Do you need a master’s to become a clinical neuropsychologist?
Clinical neuropsychologists almost always need at least a doctoral degree in order to practice in the field. Most psychology doctorate programs do not require earning a master’s degree before applying for admission. However, if you do choose to earn a master’s degree first, you may be able to cut around three years off of your doctoral studies, as well as getting the opportunity to broaden your education beyond your doctoral specialty.
Career and Salary Potential You Can Expect After Meeting Clinical Neuropsychologist Requirements
New advances in brain science are coming out of research into genetics and neuroimaging all the time. That’s going to make neuropsychology a hot topic for both research and healthcare employers for a long time.

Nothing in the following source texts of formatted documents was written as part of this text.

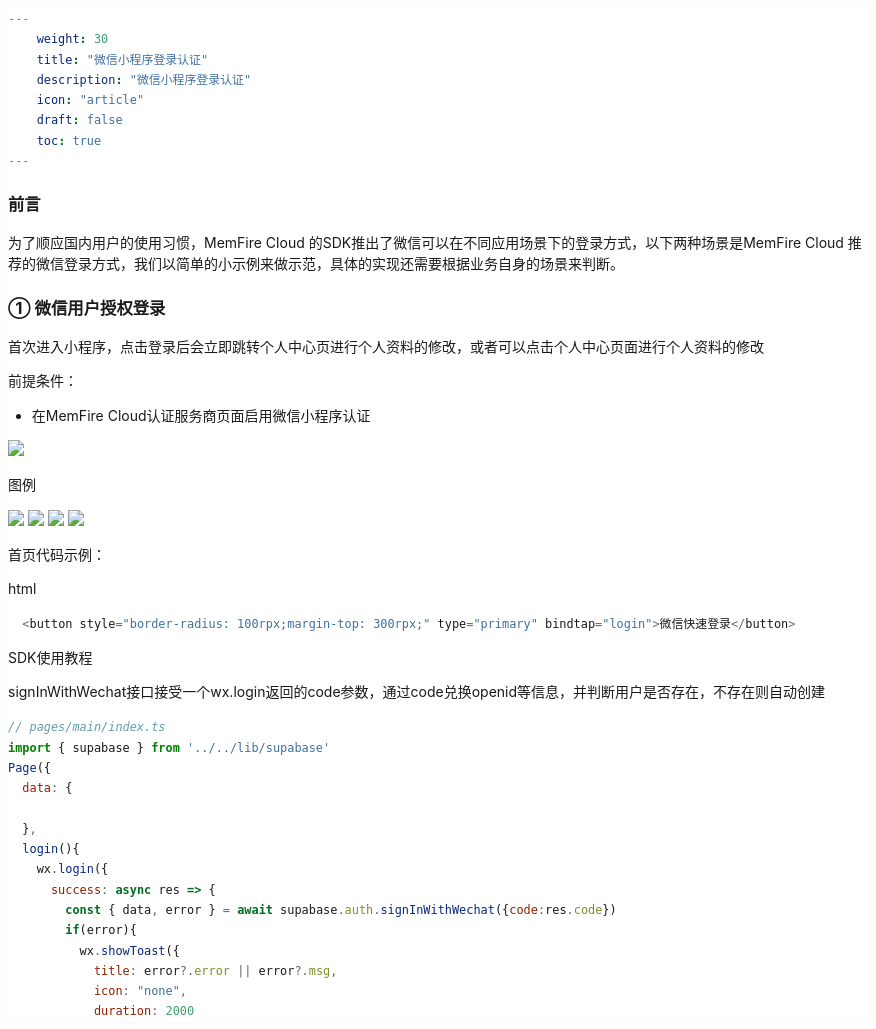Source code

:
 ```yaml
---
    weight: 30
    title: "微信小程序登录认证"
    description: "微信小程序登录认证"
    icon: "article"
    draft: false
    toc: true
---
```



### 前言

为了顺应国内用户的使用习惯，MemFire Cloud 的SDK推出了微信可以在不同应用场景下的登录方式，以下两种场景是MemFire Cloud 推荐的微信登录方式，我们以简单的小示例来做示范，具体的实现还需要根据业务自身的场景来判断。

###  ① 微信用户授权登录

首次进入小程序，点击登录后会立即跳转个人中心页进行个人资料的修改，或者可以点击个人中心页面进行个人资料的修改

前提条件：

- 在MemFire Cloud认证服务商页面启用微信小程序认证

<img src="/docs/img/wechatauth1.png">

图例
<div className="image-flex">

<img src="/docs/img/wechatauth2.png">
<img src="/docs/img/wechatauth5.png">
<img src="/docs/img/wechatauth3.png">
<img src="/docs/img/wechatauth6.png">

</div>

首页代码示例：

html

```js
  <button style="border-radius: 100rpx;margin-top: 300rpx;" type="primary" bindtap="login">微信快速登录</button>

```

SDK使用教程

signInWithWechat接口接受一个wx.login返回的code参数，通过code兑换openid等信息，并判断用户是否存在，不存在则自动创建

```js
// pages/main/index.ts
import { supabase } from '../../lib/supabase'
Page({
  data: {

  },
  login(){
    wx.login({
      success: async res => {
        const { data, error } = await supabase.auth.signInWithWechat({code:res.code})
        if(error){
          wx.showToast({
            title: error?.error || error?.msg,
            icon: "none",
            duration: 2000
```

Neuropsychology as a field is also getting a boost from demographic trends unfolding in the United States. Psychology as a field overall is growing only at an average rate according to the Bureau of Labor Statistics (BLS), expecting about a three percent increase between 2019 and 2029. But driven by the aging Baby Boom generation, healthcare services are seeing gangbuster growth over that same period.
And that older demographic is exactly where the cognitive deficits and age-related neurodegenerative diseases like Alzheimer’s are popping up. Researching, diagnosing, and treating those types of disorders are right up the alley of the clinical neuropsychologist job description. That’s a solid recommendation for a career that will experience continuing demand and increasing salary levels for years to come.
Is clinical neuropsychology a good career?
If figuring out the mysteries of the connection between the mind and the brain is what you are all about, the clinical neuropsychology is where it’s at. It’s definitely one of the most challenging careers in psychology today, but it also puts you right on the cutting edge of exciting new developments in the field. You’re also in a position to make a big difference in the lives of patients, using your skills to help people with cerebral injuries or diseases of the central nervous system lead fuller, happier lives.
How much do clinical neuropsychologists make?
A clinical psychologist salary can be right near the top of what any kind of practicing clinical psychologist will make. While the BLS shows that the median salary for all psychologists in 2020 was $82,180, those in the top ten percent of the profession earned more than $137,590 per year. While BLS doesn’t track neuropsychology salaries separately, you can definitely expect something toward the higher end of the range thanks to such advanced skills.